┌──
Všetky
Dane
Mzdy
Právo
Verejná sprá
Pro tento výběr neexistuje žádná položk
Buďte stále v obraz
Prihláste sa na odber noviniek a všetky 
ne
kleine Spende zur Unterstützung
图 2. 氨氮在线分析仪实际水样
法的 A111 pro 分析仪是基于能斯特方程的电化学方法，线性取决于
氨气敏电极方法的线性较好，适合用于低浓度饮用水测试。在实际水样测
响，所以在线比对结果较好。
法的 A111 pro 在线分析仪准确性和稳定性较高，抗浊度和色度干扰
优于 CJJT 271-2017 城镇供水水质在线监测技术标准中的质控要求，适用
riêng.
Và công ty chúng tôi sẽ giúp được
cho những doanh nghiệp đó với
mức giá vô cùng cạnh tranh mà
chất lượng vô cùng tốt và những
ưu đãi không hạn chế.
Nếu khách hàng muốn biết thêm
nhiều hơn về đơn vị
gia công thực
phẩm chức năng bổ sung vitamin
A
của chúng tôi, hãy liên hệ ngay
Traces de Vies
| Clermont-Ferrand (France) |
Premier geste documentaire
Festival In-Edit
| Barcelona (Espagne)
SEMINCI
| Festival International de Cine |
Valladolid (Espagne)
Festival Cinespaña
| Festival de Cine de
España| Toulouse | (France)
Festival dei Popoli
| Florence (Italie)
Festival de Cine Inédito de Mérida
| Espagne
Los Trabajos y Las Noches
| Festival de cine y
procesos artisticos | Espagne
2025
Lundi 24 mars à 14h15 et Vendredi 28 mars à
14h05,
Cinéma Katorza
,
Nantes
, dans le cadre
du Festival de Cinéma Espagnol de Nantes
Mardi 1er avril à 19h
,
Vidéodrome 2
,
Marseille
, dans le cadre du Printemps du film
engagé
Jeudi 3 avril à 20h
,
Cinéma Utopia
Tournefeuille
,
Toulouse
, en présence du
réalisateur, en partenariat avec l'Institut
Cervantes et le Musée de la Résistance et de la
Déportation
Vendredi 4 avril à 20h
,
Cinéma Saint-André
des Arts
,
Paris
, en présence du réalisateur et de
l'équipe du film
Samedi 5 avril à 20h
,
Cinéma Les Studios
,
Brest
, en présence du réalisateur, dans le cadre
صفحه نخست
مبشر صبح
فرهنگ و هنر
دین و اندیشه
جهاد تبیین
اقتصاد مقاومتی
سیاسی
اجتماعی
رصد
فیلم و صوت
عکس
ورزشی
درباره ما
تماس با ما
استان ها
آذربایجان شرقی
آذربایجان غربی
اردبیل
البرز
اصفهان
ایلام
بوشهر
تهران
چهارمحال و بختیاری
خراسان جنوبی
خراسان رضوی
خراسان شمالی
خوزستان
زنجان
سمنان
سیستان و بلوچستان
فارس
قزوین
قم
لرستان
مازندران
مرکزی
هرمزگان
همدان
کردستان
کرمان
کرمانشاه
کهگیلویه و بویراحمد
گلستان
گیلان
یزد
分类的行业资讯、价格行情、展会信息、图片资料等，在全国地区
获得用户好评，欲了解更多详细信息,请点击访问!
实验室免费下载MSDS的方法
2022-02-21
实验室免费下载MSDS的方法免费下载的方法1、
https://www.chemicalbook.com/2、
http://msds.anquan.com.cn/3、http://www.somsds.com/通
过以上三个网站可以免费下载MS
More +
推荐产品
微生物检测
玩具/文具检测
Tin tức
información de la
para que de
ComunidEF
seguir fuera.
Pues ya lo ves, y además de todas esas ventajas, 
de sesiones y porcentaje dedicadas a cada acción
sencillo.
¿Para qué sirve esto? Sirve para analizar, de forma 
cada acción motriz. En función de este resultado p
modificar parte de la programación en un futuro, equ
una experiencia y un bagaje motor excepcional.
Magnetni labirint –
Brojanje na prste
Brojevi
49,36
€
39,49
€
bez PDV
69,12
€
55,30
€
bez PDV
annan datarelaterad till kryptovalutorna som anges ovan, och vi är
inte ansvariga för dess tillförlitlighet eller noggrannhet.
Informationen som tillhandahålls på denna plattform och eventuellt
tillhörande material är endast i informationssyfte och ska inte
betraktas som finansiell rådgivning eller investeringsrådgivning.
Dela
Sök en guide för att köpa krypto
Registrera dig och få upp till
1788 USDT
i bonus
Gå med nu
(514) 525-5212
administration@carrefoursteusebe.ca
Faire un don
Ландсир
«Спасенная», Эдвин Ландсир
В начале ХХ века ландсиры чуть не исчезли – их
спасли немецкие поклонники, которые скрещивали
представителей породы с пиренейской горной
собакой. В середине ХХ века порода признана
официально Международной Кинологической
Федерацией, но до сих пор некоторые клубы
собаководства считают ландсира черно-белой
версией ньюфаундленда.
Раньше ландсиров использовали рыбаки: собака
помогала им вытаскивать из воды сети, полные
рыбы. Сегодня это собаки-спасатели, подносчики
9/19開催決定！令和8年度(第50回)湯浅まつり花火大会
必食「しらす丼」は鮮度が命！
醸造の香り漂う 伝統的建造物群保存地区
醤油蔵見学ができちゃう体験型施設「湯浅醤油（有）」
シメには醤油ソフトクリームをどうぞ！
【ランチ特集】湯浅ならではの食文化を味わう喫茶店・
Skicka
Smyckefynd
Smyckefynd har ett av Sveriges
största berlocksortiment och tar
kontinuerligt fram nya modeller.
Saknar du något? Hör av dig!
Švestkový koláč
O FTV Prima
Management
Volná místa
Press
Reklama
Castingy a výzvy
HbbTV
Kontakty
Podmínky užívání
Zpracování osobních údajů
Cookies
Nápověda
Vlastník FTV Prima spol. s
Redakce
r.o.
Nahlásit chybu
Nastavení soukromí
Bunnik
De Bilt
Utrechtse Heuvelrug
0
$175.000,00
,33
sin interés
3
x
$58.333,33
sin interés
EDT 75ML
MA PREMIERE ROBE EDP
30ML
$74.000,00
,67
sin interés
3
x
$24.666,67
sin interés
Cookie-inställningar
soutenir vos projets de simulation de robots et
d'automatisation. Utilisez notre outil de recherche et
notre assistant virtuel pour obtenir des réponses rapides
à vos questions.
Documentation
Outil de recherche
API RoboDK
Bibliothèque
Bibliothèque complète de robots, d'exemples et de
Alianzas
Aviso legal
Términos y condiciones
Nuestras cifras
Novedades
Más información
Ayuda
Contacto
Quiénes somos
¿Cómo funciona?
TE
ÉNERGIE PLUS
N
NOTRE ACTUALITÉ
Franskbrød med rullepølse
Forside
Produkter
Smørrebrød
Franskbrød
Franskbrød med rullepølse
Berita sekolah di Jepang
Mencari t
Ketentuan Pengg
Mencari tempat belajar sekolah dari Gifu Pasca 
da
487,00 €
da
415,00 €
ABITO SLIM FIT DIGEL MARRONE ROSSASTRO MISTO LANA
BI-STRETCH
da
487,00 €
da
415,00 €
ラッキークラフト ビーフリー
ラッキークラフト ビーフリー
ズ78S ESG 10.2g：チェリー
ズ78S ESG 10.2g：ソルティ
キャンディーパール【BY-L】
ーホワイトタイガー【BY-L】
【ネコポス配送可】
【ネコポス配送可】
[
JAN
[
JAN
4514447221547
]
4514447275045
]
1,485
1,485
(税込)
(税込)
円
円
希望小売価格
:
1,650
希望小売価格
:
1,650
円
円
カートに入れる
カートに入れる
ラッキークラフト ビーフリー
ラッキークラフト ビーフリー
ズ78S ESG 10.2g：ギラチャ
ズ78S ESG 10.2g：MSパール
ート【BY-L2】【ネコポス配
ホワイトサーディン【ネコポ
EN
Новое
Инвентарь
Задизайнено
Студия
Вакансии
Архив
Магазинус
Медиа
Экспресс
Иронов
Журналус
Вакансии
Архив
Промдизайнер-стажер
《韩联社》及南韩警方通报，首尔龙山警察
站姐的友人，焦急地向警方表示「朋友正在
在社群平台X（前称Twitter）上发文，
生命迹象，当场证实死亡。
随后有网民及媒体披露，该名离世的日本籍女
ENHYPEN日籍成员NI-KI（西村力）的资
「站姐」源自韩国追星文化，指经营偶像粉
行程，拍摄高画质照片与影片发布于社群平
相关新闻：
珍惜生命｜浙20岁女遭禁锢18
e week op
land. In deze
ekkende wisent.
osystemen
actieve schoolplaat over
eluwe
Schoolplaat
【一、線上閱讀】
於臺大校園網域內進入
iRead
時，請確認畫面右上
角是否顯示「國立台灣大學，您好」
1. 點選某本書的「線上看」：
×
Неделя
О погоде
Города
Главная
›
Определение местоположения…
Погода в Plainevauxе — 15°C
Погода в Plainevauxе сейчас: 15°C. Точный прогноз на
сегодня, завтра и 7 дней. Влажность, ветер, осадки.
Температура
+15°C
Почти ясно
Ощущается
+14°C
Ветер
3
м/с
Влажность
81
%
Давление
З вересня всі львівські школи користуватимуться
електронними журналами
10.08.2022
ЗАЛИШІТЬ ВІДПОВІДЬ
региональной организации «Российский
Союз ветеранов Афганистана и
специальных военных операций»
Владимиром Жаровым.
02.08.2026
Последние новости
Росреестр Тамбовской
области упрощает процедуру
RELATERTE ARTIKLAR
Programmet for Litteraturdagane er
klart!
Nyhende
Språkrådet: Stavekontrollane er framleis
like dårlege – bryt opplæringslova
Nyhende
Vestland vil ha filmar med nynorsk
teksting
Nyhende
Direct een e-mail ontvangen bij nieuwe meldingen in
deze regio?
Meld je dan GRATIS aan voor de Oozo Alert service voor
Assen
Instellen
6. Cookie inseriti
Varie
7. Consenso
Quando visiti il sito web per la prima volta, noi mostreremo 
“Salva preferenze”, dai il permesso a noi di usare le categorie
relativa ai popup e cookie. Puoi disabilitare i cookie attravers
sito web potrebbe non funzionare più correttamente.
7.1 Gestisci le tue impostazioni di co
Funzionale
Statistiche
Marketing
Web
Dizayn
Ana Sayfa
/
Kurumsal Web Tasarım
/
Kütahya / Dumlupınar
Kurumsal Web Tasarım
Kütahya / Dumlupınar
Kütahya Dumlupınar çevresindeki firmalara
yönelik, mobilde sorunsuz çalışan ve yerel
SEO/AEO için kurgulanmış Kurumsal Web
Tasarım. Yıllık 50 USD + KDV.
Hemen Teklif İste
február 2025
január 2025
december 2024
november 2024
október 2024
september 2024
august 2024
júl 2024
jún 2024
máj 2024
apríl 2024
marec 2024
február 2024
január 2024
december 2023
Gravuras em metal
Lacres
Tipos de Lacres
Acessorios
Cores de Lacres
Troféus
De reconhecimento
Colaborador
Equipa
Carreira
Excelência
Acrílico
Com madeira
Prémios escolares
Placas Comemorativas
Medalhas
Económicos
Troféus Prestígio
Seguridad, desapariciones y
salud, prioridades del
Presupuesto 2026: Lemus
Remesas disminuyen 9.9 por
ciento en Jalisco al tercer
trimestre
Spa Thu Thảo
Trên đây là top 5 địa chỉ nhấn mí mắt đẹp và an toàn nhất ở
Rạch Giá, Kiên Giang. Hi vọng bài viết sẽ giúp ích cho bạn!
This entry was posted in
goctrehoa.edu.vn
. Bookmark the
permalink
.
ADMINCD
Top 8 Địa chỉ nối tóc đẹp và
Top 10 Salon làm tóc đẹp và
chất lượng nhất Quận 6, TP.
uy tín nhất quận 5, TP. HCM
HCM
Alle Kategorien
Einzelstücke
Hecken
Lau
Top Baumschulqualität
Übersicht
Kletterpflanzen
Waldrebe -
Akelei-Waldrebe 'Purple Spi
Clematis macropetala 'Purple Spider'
└──
Pull out every line above that holds the word "lượng".

(Result of the task)
chất lượng vô cùng tốt và những
chất lượng nhất Quận 6, TP.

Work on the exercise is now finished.